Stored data
==============================

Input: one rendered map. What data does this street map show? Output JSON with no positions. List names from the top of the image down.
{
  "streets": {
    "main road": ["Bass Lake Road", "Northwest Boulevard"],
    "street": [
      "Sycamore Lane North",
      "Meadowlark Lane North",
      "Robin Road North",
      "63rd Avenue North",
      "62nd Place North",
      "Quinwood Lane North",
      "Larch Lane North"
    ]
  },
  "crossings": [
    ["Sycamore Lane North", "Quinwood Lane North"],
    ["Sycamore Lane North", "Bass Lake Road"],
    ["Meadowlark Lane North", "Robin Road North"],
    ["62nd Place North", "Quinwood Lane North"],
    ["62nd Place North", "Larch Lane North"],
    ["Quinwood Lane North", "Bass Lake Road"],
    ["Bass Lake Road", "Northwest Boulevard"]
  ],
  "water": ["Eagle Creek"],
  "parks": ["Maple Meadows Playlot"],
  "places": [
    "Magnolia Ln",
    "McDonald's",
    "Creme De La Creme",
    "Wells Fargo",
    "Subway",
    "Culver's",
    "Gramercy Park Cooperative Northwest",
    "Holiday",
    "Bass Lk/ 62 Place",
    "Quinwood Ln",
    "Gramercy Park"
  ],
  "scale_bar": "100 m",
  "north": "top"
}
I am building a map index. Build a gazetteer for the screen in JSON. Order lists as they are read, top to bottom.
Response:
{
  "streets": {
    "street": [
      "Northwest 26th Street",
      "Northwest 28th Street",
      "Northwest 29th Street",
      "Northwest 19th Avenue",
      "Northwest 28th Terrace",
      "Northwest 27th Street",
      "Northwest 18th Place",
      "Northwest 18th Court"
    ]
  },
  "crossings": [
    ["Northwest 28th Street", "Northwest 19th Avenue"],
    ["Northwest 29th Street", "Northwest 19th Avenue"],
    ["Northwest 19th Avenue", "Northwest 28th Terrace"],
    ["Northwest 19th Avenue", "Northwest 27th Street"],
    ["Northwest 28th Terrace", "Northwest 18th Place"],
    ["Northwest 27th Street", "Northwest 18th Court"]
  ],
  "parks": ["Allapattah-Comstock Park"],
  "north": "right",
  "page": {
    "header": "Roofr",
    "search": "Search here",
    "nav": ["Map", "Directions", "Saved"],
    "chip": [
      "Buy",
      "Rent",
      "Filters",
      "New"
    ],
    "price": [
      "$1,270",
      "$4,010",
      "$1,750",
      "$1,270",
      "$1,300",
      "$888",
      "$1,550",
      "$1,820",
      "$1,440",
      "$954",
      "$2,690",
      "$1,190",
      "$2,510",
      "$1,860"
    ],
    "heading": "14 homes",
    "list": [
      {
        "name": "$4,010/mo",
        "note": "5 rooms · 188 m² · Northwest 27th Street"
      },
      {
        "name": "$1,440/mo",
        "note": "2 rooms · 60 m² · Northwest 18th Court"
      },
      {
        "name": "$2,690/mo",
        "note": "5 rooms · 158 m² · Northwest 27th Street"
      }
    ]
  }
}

==============================

Could you write out exactly the lines above, starting at the first one and ending with the line that has "I am building"?

Input: one rendered map. What data does this street map show? Output JSON with no positions. List names from the top of the image down.
{
  "streets": {
    "main road": ["Bass Lake Road", "Northwest Boulevard"],
    "street": [
      "Sycamore Lane North",
      "Meadowlark Lane North",
      "Robin Road North",
      "63rd Avenue North",
      "62nd Place North",
      "Quinwood Lane North",
      "Larch Lane North"
    ]
  },
  "crossings": [
    ["Sycamore Lane North", "Quinwood Lane North"],
    ["Sycamore Lane North", "Bass Lake Road"],
    ["Meadowlark Lane North", "Robin Road North"],
    ["62nd Place North", "Quinwood Lane North"],
    ["62nd Place North", "Larch Lane North"],
    ["Quinwood Lane North", "Bass Lake Road"],
    ["Bass Lake Road", "Northwest Boulevard"]
  ],
  "water": ["Eagle Creek"],
  "parks": ["Maple Meadows Playlot"],
  "places": [
    "Magnolia Ln",
    "McDonald's",
    "Creme De La Creme",
    "Wells Fargo",
    "Subway",
    "Culver's",
    "Gramercy Park Cooperative Northwest",
    "Holiday",
    "Bass Lk/ 62 Place",
    "Quinwood Ln",
    "Gramercy Park"
  ],
  "scale_bar": "100 m",
  "north": "top"
}
I am building a map index. Build a gazetteer for the screen in JSON. Order lists as they are read, top to bottom.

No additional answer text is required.